Mirella Floris, prima di tutto donna eccezionale per intelligenza e  sensibilità,   ha presentato nel suo sito Fiat voluntas con l’ironia che la distingue: “Non è un nuovo tipo di auto, ma un romanzo”

 E che   romanzo!

Solo una scrittrice suo pari poteva partorire un lavoro tanto attraente. Gli argomenti avrebbero rischiato pesantezza-: ragione-fede; Big ben- Creazione - opera di Dio.  

La Floris è ricorsa a escamotages essenziali per generare leggerezza: dialoghi stringenti, ironici,  descrizione accurata della natura in estate e primavera nelle Alpi, il dialetto napoletano  di un fraticello, interlocutore della prima parte del libro: “Lo stallo”, con il quale il protagonista,  Marco, un  ex professore d’ideologia agnostica si trova a dialogare nelle lunghe passeggiate in montagna, per aver scelto un monastero come luogo di riposo e ripresa psicologica. La seconda parte “ La svolta” vede proseguire  la conversazione  con un monsignore astronomo e pure in questo caso non appaiono segni di ponderosità.

Altra forza della scrittura,  la ricorrente prosa poetica non solo nello scritto in corsivo in cui si evidenziano i momenti salienti della vita di Marco - il tentato suicidio, i ricordi di Sara, gli incubi…- ma anche nel tondo, dove scorre il racconto  arricchito da endecasillabi e settenari.

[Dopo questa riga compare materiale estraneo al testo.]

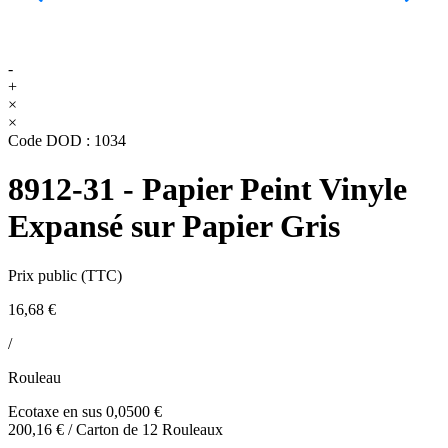
-
+
×
×
Code DOD :
1034
8912-31 - Papier Peint Vinyle
Expansé sur Papier Gris
Prix public (TTC)
16,68 €
/
Rouleau
Ecotaxe en sus 0,0500 €
200,16 € / Carton de 12 Rouleaux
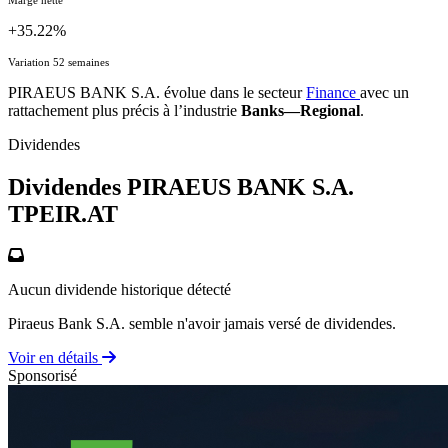
+35.22%
Variation 52 semaines
PIRAEUS BANK S.A. évolue dans le secteur
Finance
avec un
rattachement plus précis à l’industrie
Banks—Regional
.
Dividendes
Dividendes PIRAEUS BANK S.A.
TPEIR.AT
Aucun dividende historique détecté
Piraeus Bank S.A. semble n'avoir jamais versé de dividendes.
Voir en détails
Sponsorisé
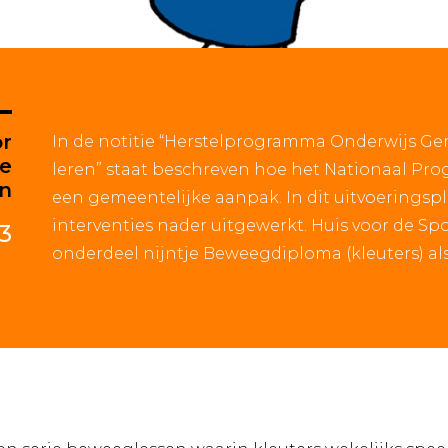
or
In de notitie “Herstelprogramma Onderwijs Ge
te
leren” staat beschreven hoe het Nationaal Pr
n
een gemeentelijke aanpak. In dit uitvoeringsp
interventies nader uitgewerkt. Huis voor de S
3
onderdeel nijntje Beweegdiploma (kleuters) als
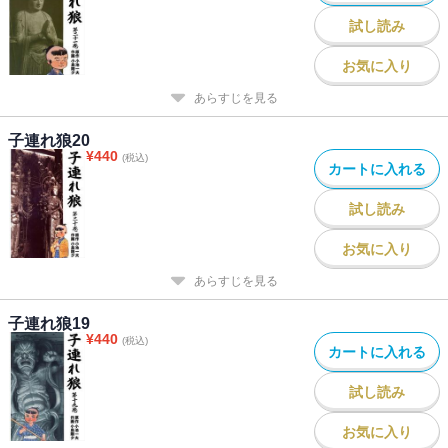
試し読み
お気に入り
あらすじを見る
子連れ狼20
¥
440
(税込)
カートに入れる
試し読み
お気に入り
あらすじを見る
子連れ狼19
¥
440
(税込)
カートに入れる
試し読み
お気に入り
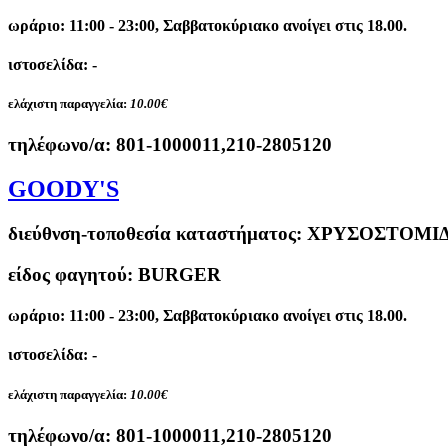
ωράριο: 11:00 - 23:00, Σαββατοκύριακο ανοίγει στις 18.00.
ιστοσελίδα: -
ελάχιστη παραγγελία:
10.00€
τηλέφωνο/α:
801-1000011,210-2805120
GOODY'S
διεύθνση-τοποθεσία καταστήματος:
ΧΡΥΣΟΣΤΟΜΙΔΗ
είδος φαγητού: BURGER
ωράριο: 11:00 - 23:00, Σαββατοκύριακο ανοίγει στις 18.00.
ιστοσελίδα: -
ελάχιστη παραγγελία:
10.00€
τηλέφωνο/α:
801-1000011,210-2805120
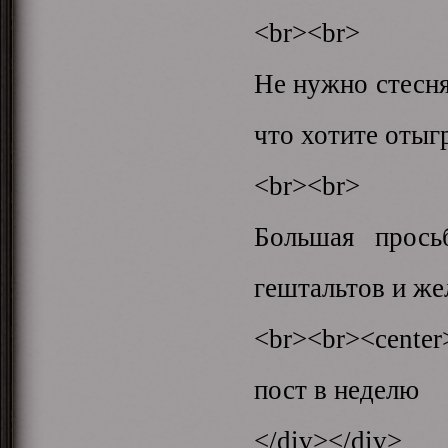
<br><br>
Не нужно стесня
что хотите отыгр
<br><br>
Большая прось
гештальтов и же
<br><br><cente
пост в неделю
</div></div>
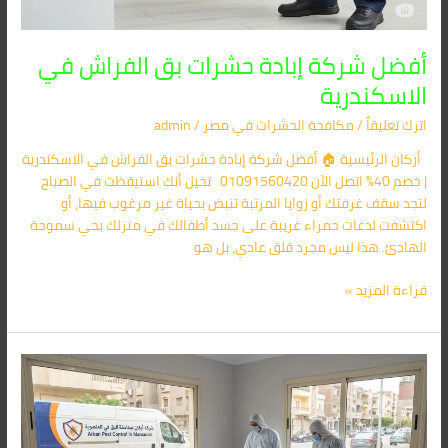
أفضل شركة إبادة حشرات بق الفراش في
الاسكندرية
اترك تعليقاً
/
مكافحة الحشرات في مصر
/
admin
أركان الرئيسية 🏠 أفضل شركة إبادة حشرات بق الفراش في الاسكندرية
| خصم 40% اتصل الآن 01091560420 تخيل أنك استيقظت في الصباح
لتجد سقف غرفتك أو زوايا المرتبة تنبض بحياة غير مرغوب فيها، أو
اكتشفت لدغات حمراء غريبة على جسد أطفالك في منزلك بحي سموحة
الهادئ. هذا ليس مجرد قلق عادي، بل هو
قراءة المزيد »
شركة
إبادة
حشرات
بضمان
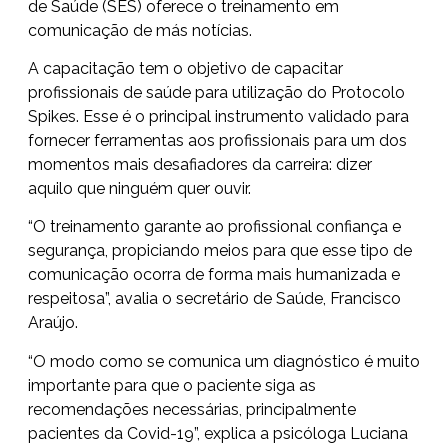
de Saúde (SES) oferece o treinamento em
comunicação de más notícias.
A capacitação tem o objetivo de capacitar
profissionais de saúde para utilização do Protocolo
Spikes. Esse é o principal instrumento validado para
fornecer ferramentas aos profissionais para um dos
momentos mais desafiadores da carreira: dizer
aquilo que ninguém quer ouvir.
“O treinamento garante ao profissional confiança e
segurança, propiciando meios para que esse tipo de
comunicação ocorra de forma mais humanizada e
respeitosa”, avalia o secretário de Saúde, Francisco
Araújo.
“O modo como se comunica um diagnóstico é muito
importante para que o paciente siga as
recomendações necessárias, principalmente
pacientes da Covid-19”, explica a psicóloga Luciana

Sogna di nuovo…d’infanzia lontano”, “uno sforzo…la vede… occhi neri”, “Beva adesso, da bravo”: a pag 7, la prima del romanzo.

E ancora: “ Pieno di vento:ecco come sono” ( pag.9), ”Il temporale incalza… fragori di tuoni sferzano l’aria” (pag.12), “Entra in fretta nella piccola cella” (pag. 13), ”tutto è finito, scomparso! Più nulla!”, ”ora il silenzio scende” (pag 49), ”tutto rientra nel vacuo vocio” (pag.51), ”Ripensa al discorso sulla scrittura”, “Smarrimento improvviso…” ( pagg.120-121)…

Ricchezza che denota lo spessore della scrittrice si rileva inoltre dalla molteplicità di sinonimi, soprattutto a fine dialogo, a seconda delle sfumature del discorso: bofonchia, sospira, sorride, indica, si sorprende, sentenzia, esita, farfuglia, rimedia,tenta di sorridere, cerca di opporsi, aderisce, preme, annaspa…

Il tutto condito da frasi di poesie, brani di musica e quadri di artisti planetari.

Emerge dunque la cultura di rara profondità di Mirella Floris, amante della vita in tutte le sue componenti. 

Per tutto ciò, il  testo risulta  molto stimolante anche  per una  lettura approfondita nelle scuole Superiori, luogo in cui la scrittrice ha lavorato a lungo con amore e  autenticità intellettuale.

Mi fermo qui. Spero di aver sollecitato curiosità in altri lettori: non resteranno delusi!